Parents to fight on after heart unit blow

Mother Hollie Pearson with Harvey and George Hall Mother Hollie Pearson with Harvey and George Hall

Parents of children with heart defects have vowed to fight on after news of the closure of the special unit at Leeds General Infirmary.

At least three local families will have to travel as far as Newcastle for their children to get surgery after the dramatic changes which have seen the axing of three heart surgery units nationwide.

Sally Boocock, whose three-year-old daughter Ruby Brice has a multiple congenital heart defect and underwent open heart surgery at Leeds General Infirmary, has been among campaigners to save the unit.

Ruby, a twin - her sister Daisy is healthy - will need heart surgery throughout her childhood in order to extend her life expectancy.

Her mum, who lives in Cracoe, said: “We have lost our battle, but we have not lost the war.

“Our fight goes on. Please help Ruby and all the children who have been wronged by this flawed process. This decision is so wrong.
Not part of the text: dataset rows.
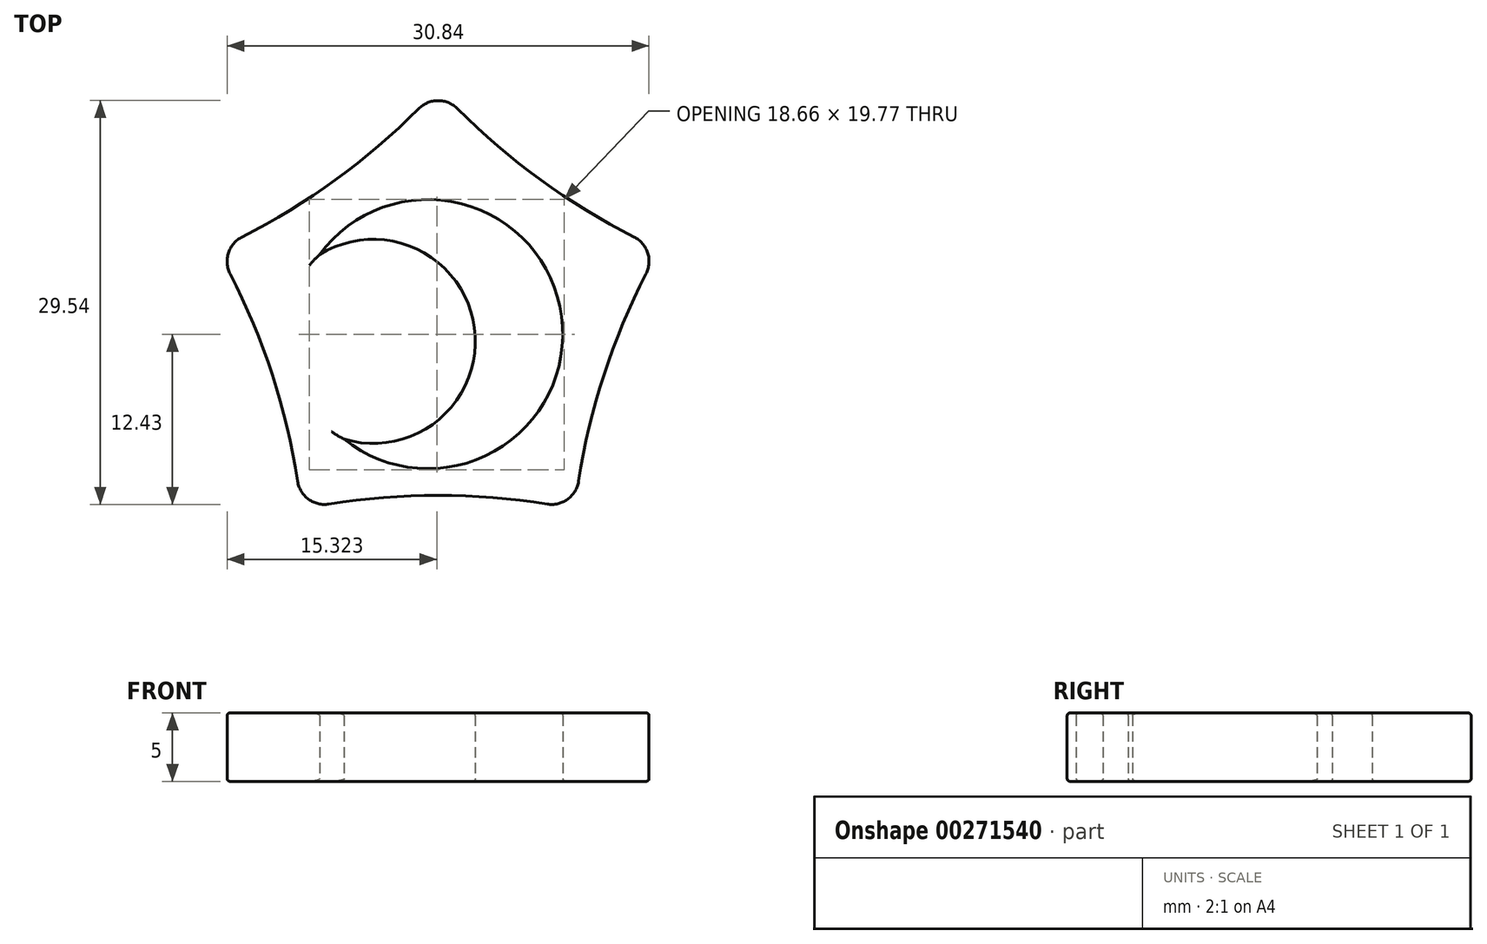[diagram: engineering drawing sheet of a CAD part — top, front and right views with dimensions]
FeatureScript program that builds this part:
annotation { "Feature Type Name" : "Feature", "Feature Type Description" : "" }
export const myFeature = defineFeature(function(context is Context, id is Id, definition is map)
    precondition{}
    {
        {
            var Q0;
            Q0=qCreatedBy(makeId("Top.planeOp"),FACE);
            var sketch = newSketch(context, id + "F0", { "sketchPlane" : qUnion([Q0])});
            skCircle(sketch, "E0.cCircle", {"center": v(0, 0) * mm, "radius": 13.76 * mm, "construction": true});
            skLineSegment(sketch, "E0.0", {"start": v(10, -13.76) * mm, "end": v(-10, -13.76) * mm});
            skLineSegment(sketch, "E0.1", {"start": v(-10, -13.76) * mm, "end": v(-16.18, 5.26) * mm});
            skLineSegment(sketch, "E0.2", {"start": v(-16.18, 5.26) * mm, "end": v(0, 17.01) * mm});
            skLineSegment(sketch, "E0.3", {"start": v(0, 17.01) * mm, "end": v(16.18, 5.26) * mm});
            skLineSegment(sketch, "E0.4", {"start": v(16.18, 5.26) * mm, "end": v(10, -13.76) * mm});
            skPoint(sketch, "E0.0.midPoint", {"position": v(0, -13.76) * mm});
            skArc(sketch, "E1", {"start": v(-16.18, 5.26) * mm, "mid": v(-7.5, 10.32) * mm, "end": v(0, 17.01) * mm});
            skArc(sketch, "E2", {"start": v(-10, -13.76) * mm, "mid": v(-12.13, -3.94) * mm, "end": v(-16.18, 5.26) * mm});
            skArc(sketch, "E3", {"start": v(10, -13.76) * mm, "mid": v(0, -12.75) * mm, "end": v(-10, -13.76) * mm});
            skArc(sketch, "E4", {"start": v(16.18, 5.26) * mm, "mid": v(12.13, -3.94) * mm, "end": v(10, -13.76) * mm});
            skArc(sketch, "E5", {"start": v(0, 17.01) * mm, "mid": v(7.5, 10.32) * mm, "end": v(16.18, 5.26) * mm});
            skArc(sketch, "E6", {"start": v(-6.88, -8.65) * mm, "mid": v(9.03, 0.34) * mm, "end": v(-8.67, 4.86) * mm});
            skArc(sketch, "E7", {"start": v(-6.88, -8.65) * mm, "mid": v(2.66, -0.51) * mm, "end": v(-8.67, 4.86) * mm});
            skSolve(sketch);
        }
        {
            var Q0;
            Q0=makeQuery(id+"F0.imprint","IMPRINT",FACE,{"disambiguationData":[TD([[makeQuery(id+"F0.imprint","IMPRINT",EDGE,{"derivedFrom":sQuery(id+"F0.wireOp",EDGE,"E1")}),-1.0]])]});
            extrude(context, id + "F1", {"entities" : qUnion([Q0]), "depth" : 5 * mm});
        }
        {
            var Q0;
            Q0=makeQuery(id+"F1.opExtrude","SWEPT_EDGE",EDGE,{"disambiguationData":[OSD([sQuery(id+"F0.wireOp",EDGE,"E0.1"),sQuery(id+"F0.wireOp",EDGE,"E0.2"),sQuery(id+"F0.wireOp",EDGE,"E1"),sQuery(id+"F0.wireOp",EDGE,"E2")])]});
            var Q1;
            Q1=makeQuery(id+"F1.opExtrude","SWEPT_EDGE",EDGE,{"disambiguationData":[OSD([sQuery(id+"F0.wireOp",EDGE,"E0.2"),sQuery(id+"F0.wireOp",EDGE,"E0.3"),sQuery(id+"F0.wireOp",EDGE,"E1"),sQuery(id+"F0.wireOp",EDGE,"E5")])]});
            var Q2;
            Q2=makeQuery(id+"F1.opExtrude","SWEPT_EDGE",EDGE,{"disambiguationData":[OSD([sQuery(id+"F0.wireOp",EDGE,"E0.3"),sQuery(id+"F0.wireOp",EDGE,"E0.4"),sQuery(id+"F0.wireOp",EDGE,"E4"),sQuery(id+"F0.wireOp",EDGE,"E5")])]});
            var Q3;
            Q3=makeQuery(id+"F1.opExtrude","SWEPT_EDGE",EDGE,{"disambiguationData":[OSD([sQuery(id+"F0.wireOp",EDGE,"E0.0"),sQuery(id+"F0.wireOp",EDGE,"E0.4"),sQuery(id+"F0.wireOp",EDGE,"E3"),sQuery(id+"F0.wireOp",EDGE,"E4")])]});
            var Q4;
            Q4=makeQuery(id+"F1.opExtrude","SWEPT_EDGE",EDGE,{"disambiguationData":[OSD([sQuery(id+"F0.wireOp",EDGE,"E0.0"),sQuery(id+"F0.wireOp",EDGE,"E0.1"),sQuery(id+"F0.wireOp",EDGE,"E2"),sQuery(id+"F0.wireOp",EDGE,"E3")])]});
            fillet(context, id + "F2", {"entities" : qUnion([Q0, Q1, Q2, Q3, Q4]), "radius" : 2 * mm, "tangentPropagation" : true, "allowEdgeOverflow" : false});
        }
        {
            var Q0;
            Q0=makeQuery(id+"F1.opExtrude","CAP_FACE",FACE,{"disambiguationData":[OSD([sQuery(id+"F0.wireOp",EDGE,"E1"),sQuery(id+"F0.wireOp",EDGE,"E2"),sQuery(id+"F0.wireOp",EDGE,"E3"),sQuery(id+"F0.wireOp",EDGE,"E4"),sQuery(id+"F0.wireOp",EDGE,"E5")])],"isStart":false});
            var Q1;
            Q1=makeQuery(id+"F1.opExtrude","CAP_FACE",FACE,{"disambiguationData":[OSD([sQuery(id+"F0.wireOp",EDGE,"E1"),sQuery(id+"F0.wireOp",EDGE,"E2"),sQuery(id+"F0.wireOp",EDGE,"E3"),sQuery(id+"F0.wireOp",EDGE,"E4"),sQuery(id+"F0.wireOp",EDGE,"E5")])],"isStart":true});
            fillet(context, id + "F3", {"entities" : qUnion([Q0, Q1]), "radius" : .2 * mm, "tangentPropagation" : true, "allowEdgeOverflow" : false});
        }
    });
Leeds has been sacrificed so Newcastle can stay open.”

It was a double blow because her daughter had now been diagnosed with liver and kidney problems which could have been dealt with at Leeds and not Newcastle which was not a children’s hospital.

“Sharon Cheng, the director of the children’s heart surgery unit at Leeds, has vowed to fight on and I must do the same. We need to make the safe and sustainable committee aware that we will not just go away with a wrong and unjustified decision,” said Sally.

The news has also left 19-year-old Hollie Pearson, of Willow Way, Skipton, the mother of two boys with serious heart defects, shocked and upset.

Her youngest, six month-old George Hall has an underveloped left side to his heart and has already had surgery at Leeds. His two-year-old brother, Harvey, was born with a heart defect which impacts on the efficiency of the organ and the family expects he too will need treatment in future.

“The closure will have a big impact especially because of the travelling we’ll have to do and we don’t drive. We can be in Leeds very quickly but to get to Newcastle in time for any check-ups at 9am, we’ll have to stay somewhere overnight.

“At Leeds there’s a special place for families to stay which we have used,” said Hollie, a former pupil of Aireville School, Skipton, who believes the new pressures on her family will spoil her chances of training as a children’s nurse.

Other campaigners include Cononley Parish Council chairman Lois Brown and her husband, Julian.

Their four-year-old daughter, Amelie, suffers from a congenital heart defect called Tricuspid Atres and had open heart surgery three times before her first birthday.

Lois addressed MPs before the health review was debated in the House of Commons. She told them that lives would be put at risk if the specialist facility were to close.

“If there hadn’t been a heart unit in Leeds, then Amelie wouldn’t have made it,” said Lois. “When heart children get sick, they get sick very quickly. When Amelie was ten months old she stopped breathing. He was taken to Airedale Hospital and they had to get a consultant in a fast car from Leeds to stabilise her enough to transfer her to the heart unit. Amelie was crashing as she arrived in to Leeds. She only just made it. Any further and that would have been it.”

Mrs Cheng said this week: “Clinical logic has not been taken into consideration. They have ignored co-location. They have ignored patient choice.

“We will now appeal to the health minister as he assured us a decision would be made on clinical logic. This has not happened.”